# [TEXTE FOURNI]
__________

La piété populaire, comme en témoigne cette phrase, n’est ni sui generis ni ex nihilo, elle est l’action d’un peuple, le peuple constitué de chrétiens, le peuple de Dieu dans sa marche vers la Cité dont parle Lumen Gentium, le peuple dans ses manières de le chercher, d’entrer en contact avec lui. François invite constamment à « comprendre le peuple de Dieu, sans préjugés, le peuple doué de ce “flair” de la foi, de cette infaillibilitasin credendo dont parle le n. 12 de Lumen Gentium » (François 2018). C’est ce respect envers le peuple qui l’incite à chaque fois à terminer ses interventions en lui demandant ses prières. Le Pape François aime et encourage la piété populaire, car elle est, selon lui l’expression d’une Église vivante, vivante dans son temps et sa culture. Dans son Discours aux participants du Congrès des responsables de sanctuaires, il va même plus loin en affirmant que la piété populaire « est le système immunitaire de l’Église » qui « nous sauve de beaucoup de choses ».

__________

# [DONNÉES EXTRAITES]
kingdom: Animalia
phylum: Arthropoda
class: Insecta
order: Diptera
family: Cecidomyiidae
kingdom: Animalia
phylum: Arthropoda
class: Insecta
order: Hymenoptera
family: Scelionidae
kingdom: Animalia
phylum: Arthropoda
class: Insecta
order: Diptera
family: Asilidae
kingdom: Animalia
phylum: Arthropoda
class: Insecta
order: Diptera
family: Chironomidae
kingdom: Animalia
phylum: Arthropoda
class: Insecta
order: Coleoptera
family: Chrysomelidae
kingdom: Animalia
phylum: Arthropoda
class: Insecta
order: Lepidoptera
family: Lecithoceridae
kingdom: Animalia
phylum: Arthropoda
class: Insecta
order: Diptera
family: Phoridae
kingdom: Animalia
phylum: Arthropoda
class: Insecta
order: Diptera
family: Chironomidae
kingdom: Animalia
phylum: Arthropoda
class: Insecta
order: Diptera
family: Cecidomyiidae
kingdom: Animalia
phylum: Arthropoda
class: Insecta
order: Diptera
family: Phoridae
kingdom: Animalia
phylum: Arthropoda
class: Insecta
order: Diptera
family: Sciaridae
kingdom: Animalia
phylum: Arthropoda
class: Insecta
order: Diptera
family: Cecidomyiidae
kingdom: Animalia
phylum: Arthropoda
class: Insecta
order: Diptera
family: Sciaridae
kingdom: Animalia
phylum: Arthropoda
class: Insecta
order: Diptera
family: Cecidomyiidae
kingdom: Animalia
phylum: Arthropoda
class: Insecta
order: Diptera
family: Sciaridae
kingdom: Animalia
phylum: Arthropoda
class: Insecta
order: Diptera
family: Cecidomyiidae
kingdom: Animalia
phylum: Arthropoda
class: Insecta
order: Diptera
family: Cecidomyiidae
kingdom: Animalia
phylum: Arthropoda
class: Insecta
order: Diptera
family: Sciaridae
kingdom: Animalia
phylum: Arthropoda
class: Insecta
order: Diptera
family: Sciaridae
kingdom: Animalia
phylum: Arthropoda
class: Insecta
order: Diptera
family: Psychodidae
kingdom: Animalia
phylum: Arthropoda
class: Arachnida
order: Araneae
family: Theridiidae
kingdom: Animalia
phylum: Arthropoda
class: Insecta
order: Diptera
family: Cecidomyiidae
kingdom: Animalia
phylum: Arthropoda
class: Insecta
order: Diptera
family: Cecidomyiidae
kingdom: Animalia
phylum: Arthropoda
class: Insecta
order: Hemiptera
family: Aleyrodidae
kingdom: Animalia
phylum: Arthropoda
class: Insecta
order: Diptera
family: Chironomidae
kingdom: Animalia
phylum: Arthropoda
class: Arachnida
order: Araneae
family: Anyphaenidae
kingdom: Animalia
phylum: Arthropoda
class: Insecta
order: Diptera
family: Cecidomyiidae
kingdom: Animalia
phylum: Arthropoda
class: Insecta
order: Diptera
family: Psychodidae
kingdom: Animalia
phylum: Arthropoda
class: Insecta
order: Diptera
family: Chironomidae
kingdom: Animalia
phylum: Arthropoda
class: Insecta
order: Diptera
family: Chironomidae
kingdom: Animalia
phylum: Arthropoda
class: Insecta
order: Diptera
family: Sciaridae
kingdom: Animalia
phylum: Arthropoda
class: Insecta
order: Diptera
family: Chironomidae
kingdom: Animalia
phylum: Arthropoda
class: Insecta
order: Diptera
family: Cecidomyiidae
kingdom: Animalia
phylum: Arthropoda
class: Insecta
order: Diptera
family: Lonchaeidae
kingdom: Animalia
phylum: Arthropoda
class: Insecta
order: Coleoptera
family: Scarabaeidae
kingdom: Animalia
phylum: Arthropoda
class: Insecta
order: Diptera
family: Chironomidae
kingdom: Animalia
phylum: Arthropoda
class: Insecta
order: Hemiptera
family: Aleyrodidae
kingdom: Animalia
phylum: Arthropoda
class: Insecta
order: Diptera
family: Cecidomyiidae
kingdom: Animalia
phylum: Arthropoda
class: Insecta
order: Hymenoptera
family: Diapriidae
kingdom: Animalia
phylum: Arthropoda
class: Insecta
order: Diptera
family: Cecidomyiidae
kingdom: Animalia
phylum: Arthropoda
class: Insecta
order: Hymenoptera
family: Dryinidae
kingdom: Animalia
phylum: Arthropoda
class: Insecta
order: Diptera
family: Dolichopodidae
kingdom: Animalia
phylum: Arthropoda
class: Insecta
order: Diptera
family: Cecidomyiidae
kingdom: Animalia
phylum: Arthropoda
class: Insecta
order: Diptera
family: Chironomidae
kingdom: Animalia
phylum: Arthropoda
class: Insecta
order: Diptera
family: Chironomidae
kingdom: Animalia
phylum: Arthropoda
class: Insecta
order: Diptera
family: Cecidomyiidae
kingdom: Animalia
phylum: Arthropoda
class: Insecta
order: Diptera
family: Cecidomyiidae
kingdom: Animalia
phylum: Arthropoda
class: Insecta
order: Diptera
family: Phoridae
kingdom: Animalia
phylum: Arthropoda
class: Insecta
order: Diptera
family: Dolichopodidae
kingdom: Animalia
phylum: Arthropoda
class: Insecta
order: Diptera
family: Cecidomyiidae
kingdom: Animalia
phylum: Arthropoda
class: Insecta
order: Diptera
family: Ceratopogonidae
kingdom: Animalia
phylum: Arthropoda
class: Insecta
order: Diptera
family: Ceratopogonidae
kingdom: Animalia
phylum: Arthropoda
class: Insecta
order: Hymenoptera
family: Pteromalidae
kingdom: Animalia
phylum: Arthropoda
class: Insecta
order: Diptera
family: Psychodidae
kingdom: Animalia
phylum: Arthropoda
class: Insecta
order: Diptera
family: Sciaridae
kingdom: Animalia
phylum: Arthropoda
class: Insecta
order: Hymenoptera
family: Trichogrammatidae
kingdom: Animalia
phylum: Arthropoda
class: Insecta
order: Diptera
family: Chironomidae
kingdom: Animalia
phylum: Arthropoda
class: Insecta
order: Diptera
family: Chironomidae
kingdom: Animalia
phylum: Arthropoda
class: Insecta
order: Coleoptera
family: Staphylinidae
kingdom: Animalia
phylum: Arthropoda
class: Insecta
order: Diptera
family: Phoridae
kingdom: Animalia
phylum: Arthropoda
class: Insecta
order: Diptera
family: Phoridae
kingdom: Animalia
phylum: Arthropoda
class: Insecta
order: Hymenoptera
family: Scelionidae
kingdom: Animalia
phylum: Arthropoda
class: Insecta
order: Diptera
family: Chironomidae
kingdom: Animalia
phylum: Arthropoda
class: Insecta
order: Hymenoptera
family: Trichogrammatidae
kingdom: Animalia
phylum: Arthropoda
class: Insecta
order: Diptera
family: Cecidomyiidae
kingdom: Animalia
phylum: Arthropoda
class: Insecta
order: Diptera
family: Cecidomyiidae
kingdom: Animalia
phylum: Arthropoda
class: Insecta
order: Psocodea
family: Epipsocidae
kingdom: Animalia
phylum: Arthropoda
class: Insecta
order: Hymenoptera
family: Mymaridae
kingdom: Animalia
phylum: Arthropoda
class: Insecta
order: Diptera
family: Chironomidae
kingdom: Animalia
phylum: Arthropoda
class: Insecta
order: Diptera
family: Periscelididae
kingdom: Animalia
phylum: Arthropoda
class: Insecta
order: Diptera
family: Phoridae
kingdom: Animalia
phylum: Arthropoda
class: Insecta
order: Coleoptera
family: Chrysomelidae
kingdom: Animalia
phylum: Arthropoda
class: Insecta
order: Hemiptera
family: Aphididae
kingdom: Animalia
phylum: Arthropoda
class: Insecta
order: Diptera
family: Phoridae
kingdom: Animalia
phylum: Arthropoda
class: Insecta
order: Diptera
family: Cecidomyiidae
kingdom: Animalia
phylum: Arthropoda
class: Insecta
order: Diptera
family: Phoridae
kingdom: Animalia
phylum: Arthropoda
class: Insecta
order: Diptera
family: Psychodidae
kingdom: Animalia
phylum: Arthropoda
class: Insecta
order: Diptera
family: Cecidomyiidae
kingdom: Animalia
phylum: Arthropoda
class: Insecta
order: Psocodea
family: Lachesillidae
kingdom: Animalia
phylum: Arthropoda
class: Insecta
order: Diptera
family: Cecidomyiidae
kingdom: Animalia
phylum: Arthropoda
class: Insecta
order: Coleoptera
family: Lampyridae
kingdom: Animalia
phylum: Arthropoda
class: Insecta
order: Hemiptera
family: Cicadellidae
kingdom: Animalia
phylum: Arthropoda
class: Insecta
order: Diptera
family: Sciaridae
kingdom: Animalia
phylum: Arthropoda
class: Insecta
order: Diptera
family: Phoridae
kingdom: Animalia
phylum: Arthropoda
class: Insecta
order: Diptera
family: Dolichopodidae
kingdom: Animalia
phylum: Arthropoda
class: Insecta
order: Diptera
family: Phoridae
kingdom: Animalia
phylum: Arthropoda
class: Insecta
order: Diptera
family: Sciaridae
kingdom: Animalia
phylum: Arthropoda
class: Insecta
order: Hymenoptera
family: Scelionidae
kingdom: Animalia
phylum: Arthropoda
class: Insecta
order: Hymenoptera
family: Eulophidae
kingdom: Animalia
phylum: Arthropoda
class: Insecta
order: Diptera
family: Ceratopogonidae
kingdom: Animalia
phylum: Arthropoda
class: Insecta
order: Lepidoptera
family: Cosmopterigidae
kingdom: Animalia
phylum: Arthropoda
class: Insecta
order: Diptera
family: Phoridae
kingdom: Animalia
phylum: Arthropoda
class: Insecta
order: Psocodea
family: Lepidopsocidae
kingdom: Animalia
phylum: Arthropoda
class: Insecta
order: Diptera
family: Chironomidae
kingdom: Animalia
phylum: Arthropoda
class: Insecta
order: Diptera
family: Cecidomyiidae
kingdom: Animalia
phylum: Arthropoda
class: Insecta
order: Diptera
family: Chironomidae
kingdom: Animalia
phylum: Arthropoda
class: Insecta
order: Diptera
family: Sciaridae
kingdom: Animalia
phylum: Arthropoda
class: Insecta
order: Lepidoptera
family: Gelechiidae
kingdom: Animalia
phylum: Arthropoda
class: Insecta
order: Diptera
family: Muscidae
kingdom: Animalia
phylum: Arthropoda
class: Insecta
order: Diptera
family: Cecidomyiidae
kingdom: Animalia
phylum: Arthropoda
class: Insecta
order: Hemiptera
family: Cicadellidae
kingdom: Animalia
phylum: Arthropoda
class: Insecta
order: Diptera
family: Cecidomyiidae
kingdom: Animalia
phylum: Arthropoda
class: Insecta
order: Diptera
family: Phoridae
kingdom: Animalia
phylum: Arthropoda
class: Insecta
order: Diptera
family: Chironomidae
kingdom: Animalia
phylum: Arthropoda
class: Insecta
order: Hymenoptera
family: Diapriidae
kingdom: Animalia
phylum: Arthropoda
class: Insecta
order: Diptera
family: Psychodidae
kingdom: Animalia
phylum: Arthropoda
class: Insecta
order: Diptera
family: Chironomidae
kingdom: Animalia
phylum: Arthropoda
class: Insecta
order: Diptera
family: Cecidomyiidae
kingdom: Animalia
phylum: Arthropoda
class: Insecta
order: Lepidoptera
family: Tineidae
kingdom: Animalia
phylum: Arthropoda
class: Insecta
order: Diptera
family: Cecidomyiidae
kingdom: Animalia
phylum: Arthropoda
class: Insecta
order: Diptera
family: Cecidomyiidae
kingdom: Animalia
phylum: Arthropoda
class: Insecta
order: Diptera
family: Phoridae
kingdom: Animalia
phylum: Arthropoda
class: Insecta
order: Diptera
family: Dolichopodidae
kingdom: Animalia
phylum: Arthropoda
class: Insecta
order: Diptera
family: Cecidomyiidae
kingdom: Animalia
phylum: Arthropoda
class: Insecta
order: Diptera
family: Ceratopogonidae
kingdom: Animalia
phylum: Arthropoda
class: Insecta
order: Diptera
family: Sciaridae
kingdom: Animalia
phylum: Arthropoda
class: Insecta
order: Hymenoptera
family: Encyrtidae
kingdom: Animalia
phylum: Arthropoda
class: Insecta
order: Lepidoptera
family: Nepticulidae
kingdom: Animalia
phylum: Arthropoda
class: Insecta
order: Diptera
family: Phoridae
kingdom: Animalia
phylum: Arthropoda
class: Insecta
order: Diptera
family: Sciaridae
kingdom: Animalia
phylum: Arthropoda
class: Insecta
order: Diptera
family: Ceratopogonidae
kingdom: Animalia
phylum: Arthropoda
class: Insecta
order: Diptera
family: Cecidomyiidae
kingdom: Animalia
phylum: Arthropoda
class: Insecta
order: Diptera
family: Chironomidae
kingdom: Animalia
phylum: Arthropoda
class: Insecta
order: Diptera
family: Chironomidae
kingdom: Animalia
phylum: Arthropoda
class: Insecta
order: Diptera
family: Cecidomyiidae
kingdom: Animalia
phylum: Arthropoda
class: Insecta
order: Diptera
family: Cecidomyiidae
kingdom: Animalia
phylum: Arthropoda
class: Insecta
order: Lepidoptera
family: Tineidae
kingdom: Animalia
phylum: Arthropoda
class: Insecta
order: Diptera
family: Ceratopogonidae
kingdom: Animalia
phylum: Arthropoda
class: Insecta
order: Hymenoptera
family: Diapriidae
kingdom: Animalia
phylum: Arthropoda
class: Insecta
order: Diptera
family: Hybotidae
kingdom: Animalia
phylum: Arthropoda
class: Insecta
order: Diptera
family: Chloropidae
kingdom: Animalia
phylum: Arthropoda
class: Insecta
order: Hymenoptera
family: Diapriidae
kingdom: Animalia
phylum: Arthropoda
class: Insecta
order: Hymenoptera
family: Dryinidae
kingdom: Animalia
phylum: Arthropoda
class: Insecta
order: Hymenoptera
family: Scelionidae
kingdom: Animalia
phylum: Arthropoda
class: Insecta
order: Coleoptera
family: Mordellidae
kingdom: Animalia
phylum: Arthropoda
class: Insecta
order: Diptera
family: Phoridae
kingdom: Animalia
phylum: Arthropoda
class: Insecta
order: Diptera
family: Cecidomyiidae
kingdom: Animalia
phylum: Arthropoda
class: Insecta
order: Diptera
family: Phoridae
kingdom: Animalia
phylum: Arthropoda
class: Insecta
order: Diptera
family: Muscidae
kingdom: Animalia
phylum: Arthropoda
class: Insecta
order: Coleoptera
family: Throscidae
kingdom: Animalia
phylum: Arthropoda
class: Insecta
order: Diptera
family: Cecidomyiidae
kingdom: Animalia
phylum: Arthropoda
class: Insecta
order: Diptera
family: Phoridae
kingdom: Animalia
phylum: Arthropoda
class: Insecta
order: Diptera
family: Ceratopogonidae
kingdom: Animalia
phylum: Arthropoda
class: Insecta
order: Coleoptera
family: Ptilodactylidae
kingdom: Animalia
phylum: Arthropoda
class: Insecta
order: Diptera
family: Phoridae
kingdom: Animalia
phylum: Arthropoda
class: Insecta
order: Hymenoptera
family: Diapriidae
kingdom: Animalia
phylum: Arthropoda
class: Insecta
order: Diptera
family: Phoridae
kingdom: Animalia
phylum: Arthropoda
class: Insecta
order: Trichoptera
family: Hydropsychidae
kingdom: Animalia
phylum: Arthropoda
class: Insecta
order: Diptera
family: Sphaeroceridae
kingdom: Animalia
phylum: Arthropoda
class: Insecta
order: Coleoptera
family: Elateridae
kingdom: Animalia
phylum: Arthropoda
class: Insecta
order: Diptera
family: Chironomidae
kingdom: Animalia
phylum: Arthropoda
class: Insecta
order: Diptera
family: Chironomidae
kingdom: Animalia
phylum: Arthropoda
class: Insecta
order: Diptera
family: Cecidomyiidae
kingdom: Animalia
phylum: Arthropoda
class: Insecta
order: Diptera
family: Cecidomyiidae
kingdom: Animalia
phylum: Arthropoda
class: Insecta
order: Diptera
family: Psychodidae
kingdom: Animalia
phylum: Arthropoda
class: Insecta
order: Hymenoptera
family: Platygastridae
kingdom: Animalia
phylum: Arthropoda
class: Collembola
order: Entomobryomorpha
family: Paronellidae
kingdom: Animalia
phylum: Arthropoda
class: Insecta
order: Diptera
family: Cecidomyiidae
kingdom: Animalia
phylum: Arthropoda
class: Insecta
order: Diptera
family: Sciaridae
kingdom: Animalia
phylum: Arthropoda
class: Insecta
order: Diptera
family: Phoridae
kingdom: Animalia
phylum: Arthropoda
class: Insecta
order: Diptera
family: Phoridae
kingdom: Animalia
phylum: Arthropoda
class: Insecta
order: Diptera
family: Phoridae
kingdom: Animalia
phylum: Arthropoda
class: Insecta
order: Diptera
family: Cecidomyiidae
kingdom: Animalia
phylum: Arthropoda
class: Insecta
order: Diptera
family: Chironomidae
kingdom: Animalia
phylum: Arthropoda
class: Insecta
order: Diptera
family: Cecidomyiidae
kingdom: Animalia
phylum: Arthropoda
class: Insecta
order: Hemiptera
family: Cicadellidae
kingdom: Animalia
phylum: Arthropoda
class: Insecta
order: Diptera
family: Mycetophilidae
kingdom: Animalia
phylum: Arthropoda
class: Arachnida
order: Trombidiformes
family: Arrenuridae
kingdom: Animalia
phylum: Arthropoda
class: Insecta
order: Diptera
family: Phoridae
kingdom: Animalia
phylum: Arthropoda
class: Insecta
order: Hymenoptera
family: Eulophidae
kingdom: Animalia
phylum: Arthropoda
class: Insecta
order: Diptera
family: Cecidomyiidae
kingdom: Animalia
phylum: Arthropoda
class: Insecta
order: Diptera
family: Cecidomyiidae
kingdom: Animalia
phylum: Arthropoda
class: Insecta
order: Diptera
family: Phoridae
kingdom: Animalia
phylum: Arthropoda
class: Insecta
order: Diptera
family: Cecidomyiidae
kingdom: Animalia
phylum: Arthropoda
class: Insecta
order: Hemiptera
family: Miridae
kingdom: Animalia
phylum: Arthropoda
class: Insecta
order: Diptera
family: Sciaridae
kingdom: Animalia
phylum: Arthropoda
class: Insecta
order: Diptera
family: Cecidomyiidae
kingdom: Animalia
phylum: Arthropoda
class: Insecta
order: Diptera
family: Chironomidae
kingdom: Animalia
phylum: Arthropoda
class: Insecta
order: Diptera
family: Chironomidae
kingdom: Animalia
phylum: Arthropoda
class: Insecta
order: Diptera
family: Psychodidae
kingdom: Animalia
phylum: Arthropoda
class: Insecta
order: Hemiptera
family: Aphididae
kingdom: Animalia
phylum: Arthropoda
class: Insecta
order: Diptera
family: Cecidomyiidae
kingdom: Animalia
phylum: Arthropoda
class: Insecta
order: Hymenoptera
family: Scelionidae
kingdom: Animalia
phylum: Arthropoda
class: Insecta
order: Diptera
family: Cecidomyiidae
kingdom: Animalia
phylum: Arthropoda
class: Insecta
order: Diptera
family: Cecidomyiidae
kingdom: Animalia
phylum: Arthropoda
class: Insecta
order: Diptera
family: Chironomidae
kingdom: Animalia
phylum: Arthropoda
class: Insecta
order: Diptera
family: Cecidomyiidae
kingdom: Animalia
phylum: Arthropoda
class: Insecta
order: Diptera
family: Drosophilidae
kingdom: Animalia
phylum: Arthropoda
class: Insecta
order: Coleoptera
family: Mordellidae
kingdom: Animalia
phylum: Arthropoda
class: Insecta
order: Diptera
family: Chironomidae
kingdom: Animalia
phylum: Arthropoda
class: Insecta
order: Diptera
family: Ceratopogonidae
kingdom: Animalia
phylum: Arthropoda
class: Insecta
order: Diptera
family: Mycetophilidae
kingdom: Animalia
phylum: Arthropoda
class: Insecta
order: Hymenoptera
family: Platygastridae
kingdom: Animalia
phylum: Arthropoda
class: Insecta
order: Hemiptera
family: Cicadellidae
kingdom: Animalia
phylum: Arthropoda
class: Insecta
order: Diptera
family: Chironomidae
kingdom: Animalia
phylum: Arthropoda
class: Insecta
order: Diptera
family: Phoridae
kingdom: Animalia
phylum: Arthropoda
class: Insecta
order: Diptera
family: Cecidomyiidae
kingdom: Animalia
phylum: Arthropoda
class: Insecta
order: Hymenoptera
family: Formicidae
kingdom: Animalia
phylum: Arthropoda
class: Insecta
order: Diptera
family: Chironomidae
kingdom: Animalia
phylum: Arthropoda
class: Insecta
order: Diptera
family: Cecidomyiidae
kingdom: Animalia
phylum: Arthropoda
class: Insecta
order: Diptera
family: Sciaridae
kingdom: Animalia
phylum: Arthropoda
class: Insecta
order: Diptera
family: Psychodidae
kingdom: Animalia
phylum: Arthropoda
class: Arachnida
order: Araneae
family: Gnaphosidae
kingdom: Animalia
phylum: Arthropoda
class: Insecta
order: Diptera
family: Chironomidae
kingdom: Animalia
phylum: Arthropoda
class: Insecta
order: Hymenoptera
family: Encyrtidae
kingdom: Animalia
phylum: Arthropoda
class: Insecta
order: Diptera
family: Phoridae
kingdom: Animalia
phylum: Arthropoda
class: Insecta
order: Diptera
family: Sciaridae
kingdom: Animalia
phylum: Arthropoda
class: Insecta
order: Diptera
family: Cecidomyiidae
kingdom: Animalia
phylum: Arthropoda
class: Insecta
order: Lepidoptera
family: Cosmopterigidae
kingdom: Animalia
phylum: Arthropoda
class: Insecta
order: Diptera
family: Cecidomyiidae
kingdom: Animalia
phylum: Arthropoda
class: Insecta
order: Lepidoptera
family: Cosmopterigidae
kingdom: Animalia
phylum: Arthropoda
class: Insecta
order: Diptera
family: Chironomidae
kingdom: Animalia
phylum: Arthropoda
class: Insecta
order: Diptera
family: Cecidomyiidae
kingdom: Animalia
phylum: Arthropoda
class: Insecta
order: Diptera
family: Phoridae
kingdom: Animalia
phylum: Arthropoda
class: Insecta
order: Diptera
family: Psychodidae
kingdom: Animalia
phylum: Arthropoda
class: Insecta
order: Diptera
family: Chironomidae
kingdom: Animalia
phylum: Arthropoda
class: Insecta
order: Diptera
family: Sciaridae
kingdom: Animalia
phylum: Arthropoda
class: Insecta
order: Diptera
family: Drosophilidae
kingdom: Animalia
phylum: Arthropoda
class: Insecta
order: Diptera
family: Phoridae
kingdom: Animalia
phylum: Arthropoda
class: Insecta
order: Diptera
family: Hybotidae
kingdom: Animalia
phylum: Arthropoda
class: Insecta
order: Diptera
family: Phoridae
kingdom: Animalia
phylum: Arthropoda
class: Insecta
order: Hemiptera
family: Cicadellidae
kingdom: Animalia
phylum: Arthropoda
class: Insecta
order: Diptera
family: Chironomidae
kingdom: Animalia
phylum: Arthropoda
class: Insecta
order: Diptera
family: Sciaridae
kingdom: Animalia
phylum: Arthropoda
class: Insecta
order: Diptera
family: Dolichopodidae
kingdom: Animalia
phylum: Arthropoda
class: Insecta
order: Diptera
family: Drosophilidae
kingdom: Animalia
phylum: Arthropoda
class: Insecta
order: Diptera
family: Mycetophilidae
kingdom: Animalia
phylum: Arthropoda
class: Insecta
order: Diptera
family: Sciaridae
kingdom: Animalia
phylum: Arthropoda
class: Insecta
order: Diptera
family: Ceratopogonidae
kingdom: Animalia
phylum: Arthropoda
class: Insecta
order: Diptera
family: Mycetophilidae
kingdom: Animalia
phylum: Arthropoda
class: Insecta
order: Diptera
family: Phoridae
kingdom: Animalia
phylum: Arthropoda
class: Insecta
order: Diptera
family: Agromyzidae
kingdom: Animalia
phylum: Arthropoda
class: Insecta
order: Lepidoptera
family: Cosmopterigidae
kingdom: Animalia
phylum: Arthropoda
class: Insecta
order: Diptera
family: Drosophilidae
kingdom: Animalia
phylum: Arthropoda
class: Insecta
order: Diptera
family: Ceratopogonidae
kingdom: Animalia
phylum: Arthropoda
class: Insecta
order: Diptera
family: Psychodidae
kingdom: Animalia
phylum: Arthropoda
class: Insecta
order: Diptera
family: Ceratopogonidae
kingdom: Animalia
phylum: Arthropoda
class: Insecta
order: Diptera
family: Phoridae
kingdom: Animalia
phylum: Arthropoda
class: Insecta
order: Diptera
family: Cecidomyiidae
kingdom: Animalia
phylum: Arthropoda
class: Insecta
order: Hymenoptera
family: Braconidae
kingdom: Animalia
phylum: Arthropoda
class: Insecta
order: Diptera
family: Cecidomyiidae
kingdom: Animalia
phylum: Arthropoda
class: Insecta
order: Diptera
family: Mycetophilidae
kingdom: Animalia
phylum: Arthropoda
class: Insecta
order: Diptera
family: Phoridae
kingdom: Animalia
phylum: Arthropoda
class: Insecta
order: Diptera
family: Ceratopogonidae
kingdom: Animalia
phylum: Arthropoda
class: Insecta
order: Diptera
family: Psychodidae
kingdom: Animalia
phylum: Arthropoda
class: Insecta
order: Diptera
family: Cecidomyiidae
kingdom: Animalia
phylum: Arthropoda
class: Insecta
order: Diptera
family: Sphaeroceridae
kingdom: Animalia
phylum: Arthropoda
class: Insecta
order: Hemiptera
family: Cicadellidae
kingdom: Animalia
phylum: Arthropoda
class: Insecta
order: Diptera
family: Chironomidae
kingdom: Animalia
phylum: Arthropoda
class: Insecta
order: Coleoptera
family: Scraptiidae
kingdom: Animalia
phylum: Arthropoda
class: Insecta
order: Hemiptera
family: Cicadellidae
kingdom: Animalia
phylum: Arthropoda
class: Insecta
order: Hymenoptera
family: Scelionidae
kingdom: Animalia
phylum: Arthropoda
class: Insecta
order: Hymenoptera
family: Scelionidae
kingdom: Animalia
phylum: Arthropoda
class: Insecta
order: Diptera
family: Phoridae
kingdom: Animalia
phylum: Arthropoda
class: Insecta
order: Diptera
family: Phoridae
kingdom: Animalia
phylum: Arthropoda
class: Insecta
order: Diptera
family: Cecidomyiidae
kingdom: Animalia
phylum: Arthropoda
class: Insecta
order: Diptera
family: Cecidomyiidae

__________

# [DÉTAILS DE L'EXERCICE]
Prolongez le texte sur la piété populaire à partir de sa dernière phrase. Les entrées n'ont aucun lien avec le texte sur la piété populaire.

# [RÉPONSE RÉDIGÉE]
L’idée de piété populaire est très présente dans Evangelii Gaudium, elle est « transversale » selon l’expression de Carlos María Galli (Gallí et Movilla López 2015, 13 [nous soulignons])[7]. Déjà au chapitre II, (68-70), il évoque les défis de l’inculturation et l’importance d’évangéliser la culture des peuples, car « une culture populaire évangélisée contient des valeurs de foi et de solidarité qui peuvent provoquer le développement d’une société plus juste et croyante, et possède une sagesse propre qu’il faut savoir reconnaître avec un regard plein de reconnaissance » (EG 68). Même si a priori dans les pays de vieille chrétienté cet effort a déjà été fait avec beaucoup de succès, il importe de le renouveler selon les dynamiques de la culture contemporaine pour « renforcer les richesses qui existent déjà ». Et dans les pays de récente évangélisation, il est nécessaire d’approfondir ce processus sans lequel l’Église n’est jamais vraiment celle du peuple qui l’accueille. Dans tous les cas, il y a toujours, dit le Pape, quelque chose à améliorer, « des faiblesses qui doivent encore être guéries par l’Évangile » (EG 69). Il dénonce les formes égoïstes et personnelles de dévotions en tout genre, parfois basées sur des pseudo-révélations privées qui ne méritent en rien le nom de piété populaire.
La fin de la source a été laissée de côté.